So just to keep you all updated, i've been taking your advice and spending time with him. I find that at the end of the night, it makes it harder for me.

 

We occasionally joke about me leaving and how i'll miss him, but when he isn't here, it's real to me.

 

This is seriously one of the hardest things I have had to do. :(

Posted

So sorry. Remember that if you two really care about each other, this doesn't have to be permanent. But right now, you have to concentrate on you. You can always visit him or he can come visit you. I hope someone is coming up there to be with you during the move back to your home for support, but I know people have to work and stuff. Keep us posted. I just hope you feel so much better once it's done. Sometimes deciding is the hardest part.

  • Author
Posted
So sorry.
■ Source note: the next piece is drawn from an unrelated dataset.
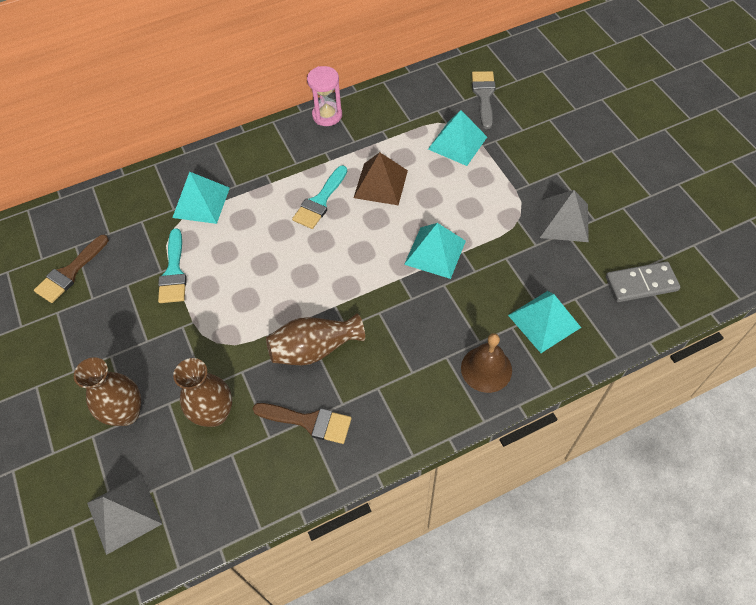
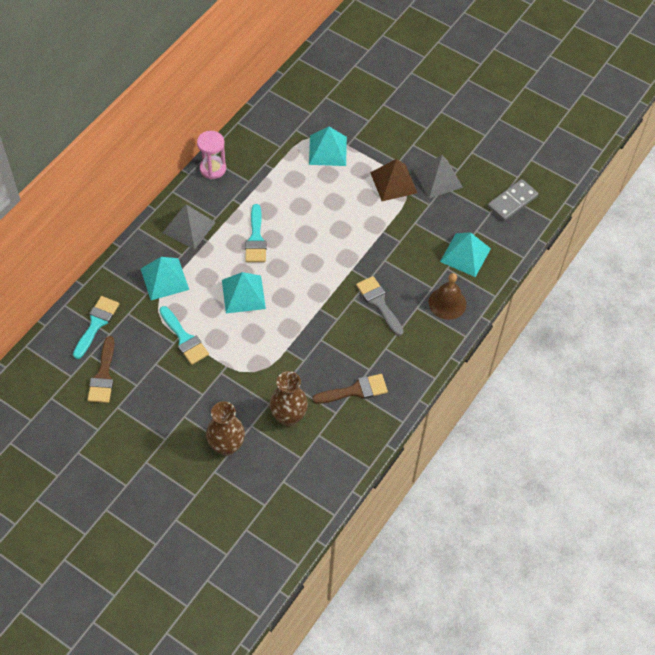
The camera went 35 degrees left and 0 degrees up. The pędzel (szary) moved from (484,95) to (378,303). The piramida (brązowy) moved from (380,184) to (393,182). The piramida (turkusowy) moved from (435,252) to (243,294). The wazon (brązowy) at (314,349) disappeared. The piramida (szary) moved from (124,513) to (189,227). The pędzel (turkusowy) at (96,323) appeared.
Remember that if you two really care about each other, this doesn't have to be permanent. But right now, you have to concentrate on you. You can always visit him or he can come visit you. I hope someone is coming up there to be with you during the move back to your home for support, but I know people have to work and stuff. Keep us posted. I just hope you feel so much better once it's done. Sometimes deciding is the hardest part.

 

This has resonated with me so much. Thank you for your response!

 

I am aware that nothing is permanent, and i've expressed that with him. I think what's most difficult is the 'not knowing'. I don't know if this *is* the right decision or not. I'm just doing what my mind thinks is right, but i'm not in the right mind right now, so that makes it hard to cope, and even more difficult to clarify and define why i'm leaving to begin with.

 

My mind is going back and forth, constantly, hoping for a definitive answer. But i'm just not coming to one.